Очередное занятие состоялось в маленьком сарайчике за основным корпусом. Мой инструктор приволок огромный ящик, в котором что-то скреблось, после чего вытащил три пары наручников и бодренько сковал мне ноги. По прошлым опытам я знал, что сопротивляться бесполезно, Палач делал свое дело с бездушием и эффективностью автомата. После чего он приступил к объяснениям:

– Это, – хлопнул он рукой по ящику, и в ответ раздалось глухое рычание, – Фриц, предыдущие два дня его дразнил человек в твоей куртке. – Теперь ясно, куда она пропала. – Убежать ты не сможешь, руками отбиться сложно – искусает, любовь внушить не успеешь. Готов?

– Иди на…

– Значит, готов.

Псина пулей выскочила из ящика, обежала его, потянула носом и развернулась в мою сторону. От вида здоровенного черного добермана с капающей из пасти слюной волосы встали дыбом. Все тело задрожало, кончики пальцев пронзила горячая вспышка, движения собаки стали замедляться, я понял, что легко успею уйти с траектории ее прыжка. От страха я впервые в жизни вошел в «ускоренный ритм» – своеобразный транс, когда организм воспринимает окружающее в несколько раз быстрее. Находиться в таком состоянии долго нельзя: тело человека не приспособлено для сверхнагрузок, не успевает за сознанием. Паника и злость настолько овладели мной и выплеснулись в жутком крике, что я заорал прямо в оскаленную собачью пасть.

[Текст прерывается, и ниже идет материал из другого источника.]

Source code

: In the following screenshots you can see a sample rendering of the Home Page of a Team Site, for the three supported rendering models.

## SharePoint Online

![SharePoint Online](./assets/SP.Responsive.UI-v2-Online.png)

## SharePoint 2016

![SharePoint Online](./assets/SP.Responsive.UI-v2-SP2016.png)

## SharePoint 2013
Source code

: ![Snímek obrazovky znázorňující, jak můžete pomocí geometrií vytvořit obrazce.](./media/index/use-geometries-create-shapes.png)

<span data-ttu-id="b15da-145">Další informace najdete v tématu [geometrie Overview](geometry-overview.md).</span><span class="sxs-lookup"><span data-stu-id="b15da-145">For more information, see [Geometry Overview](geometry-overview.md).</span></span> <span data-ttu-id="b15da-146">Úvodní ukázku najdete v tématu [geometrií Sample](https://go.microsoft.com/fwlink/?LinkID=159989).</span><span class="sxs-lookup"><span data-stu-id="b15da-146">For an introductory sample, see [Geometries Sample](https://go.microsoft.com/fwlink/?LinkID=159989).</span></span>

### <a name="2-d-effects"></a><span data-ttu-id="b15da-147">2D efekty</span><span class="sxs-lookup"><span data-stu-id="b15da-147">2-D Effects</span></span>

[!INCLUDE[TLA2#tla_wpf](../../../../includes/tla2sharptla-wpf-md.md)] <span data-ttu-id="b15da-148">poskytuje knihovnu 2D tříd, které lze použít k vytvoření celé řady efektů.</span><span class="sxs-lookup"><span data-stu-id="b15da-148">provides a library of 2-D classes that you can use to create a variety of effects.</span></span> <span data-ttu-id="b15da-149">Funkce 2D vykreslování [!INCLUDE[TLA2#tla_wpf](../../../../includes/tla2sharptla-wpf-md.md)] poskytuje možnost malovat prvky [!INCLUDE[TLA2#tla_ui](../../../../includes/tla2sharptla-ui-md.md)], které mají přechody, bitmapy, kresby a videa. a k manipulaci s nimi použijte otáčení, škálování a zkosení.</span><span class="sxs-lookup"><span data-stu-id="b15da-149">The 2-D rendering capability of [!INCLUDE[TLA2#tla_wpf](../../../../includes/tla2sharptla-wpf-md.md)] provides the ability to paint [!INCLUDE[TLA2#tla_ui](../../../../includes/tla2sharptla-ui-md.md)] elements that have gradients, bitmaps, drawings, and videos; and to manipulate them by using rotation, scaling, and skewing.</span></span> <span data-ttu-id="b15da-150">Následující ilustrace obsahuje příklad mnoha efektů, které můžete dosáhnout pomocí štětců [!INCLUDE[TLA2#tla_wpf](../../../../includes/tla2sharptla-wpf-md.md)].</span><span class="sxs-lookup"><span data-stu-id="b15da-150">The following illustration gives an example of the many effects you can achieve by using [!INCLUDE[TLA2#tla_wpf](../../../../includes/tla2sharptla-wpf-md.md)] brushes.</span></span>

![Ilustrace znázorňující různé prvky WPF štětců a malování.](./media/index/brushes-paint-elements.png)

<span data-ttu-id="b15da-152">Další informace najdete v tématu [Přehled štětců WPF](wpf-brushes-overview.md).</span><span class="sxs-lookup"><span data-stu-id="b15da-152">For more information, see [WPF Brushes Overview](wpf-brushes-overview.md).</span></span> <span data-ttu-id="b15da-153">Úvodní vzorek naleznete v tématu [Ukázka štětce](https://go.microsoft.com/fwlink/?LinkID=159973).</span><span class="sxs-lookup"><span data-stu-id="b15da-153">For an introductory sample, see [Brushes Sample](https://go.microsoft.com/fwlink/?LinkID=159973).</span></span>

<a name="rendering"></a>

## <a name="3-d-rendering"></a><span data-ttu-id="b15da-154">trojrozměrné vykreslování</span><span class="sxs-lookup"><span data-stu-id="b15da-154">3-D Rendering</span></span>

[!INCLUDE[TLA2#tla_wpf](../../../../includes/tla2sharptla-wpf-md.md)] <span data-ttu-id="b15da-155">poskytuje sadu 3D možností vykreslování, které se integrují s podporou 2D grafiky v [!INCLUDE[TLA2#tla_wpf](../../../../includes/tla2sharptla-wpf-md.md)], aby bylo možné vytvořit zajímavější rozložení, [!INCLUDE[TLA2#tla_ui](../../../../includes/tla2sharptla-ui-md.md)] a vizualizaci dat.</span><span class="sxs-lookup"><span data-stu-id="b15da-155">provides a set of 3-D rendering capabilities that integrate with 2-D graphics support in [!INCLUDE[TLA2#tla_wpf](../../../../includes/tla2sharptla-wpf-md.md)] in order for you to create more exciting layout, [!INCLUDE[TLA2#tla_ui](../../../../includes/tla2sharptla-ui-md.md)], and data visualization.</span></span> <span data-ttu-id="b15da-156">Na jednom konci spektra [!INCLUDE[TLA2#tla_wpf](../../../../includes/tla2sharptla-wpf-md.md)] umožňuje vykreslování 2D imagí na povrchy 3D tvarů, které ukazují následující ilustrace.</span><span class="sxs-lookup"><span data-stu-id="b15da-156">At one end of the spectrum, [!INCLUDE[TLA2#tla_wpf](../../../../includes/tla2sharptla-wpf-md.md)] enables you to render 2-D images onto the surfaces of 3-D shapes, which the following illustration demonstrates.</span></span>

Следующее, что сохранилось в памяти, – лицо Палача, заглядывающее откуда-то сверху:

– Ты как, цел?

Он с легкостью ушел от моего удара и присел на ящик:

– Неудачно с собачкой получилось. Что я теперь завхозу скажу?

Бесповоротно мертвый доберман лежал на боку в странной скрюченной позе.

– Что с ним? – Почему у меня такой хриплый голос? И лицо мокрое?

– Как тебе сказать, Аскет… Перестарался ты маленько.

Своим прозвищем я обязан Коробку. Он успел разболтать всему городку, что новый «супер» не пьет вина – раньше болел желудок, сейчас вылечился, но вкус по-прежнему не нравится, – не курит, к женщинам относится без фанатизма, в футбол не играет, никогда не улыбается, цитирует Библию. Последнее верно. Я не верующий человек, но Библию почитывал. Иногда полезно вставить к месту цитату из Священного Писания: опыт работы менеджером убедил.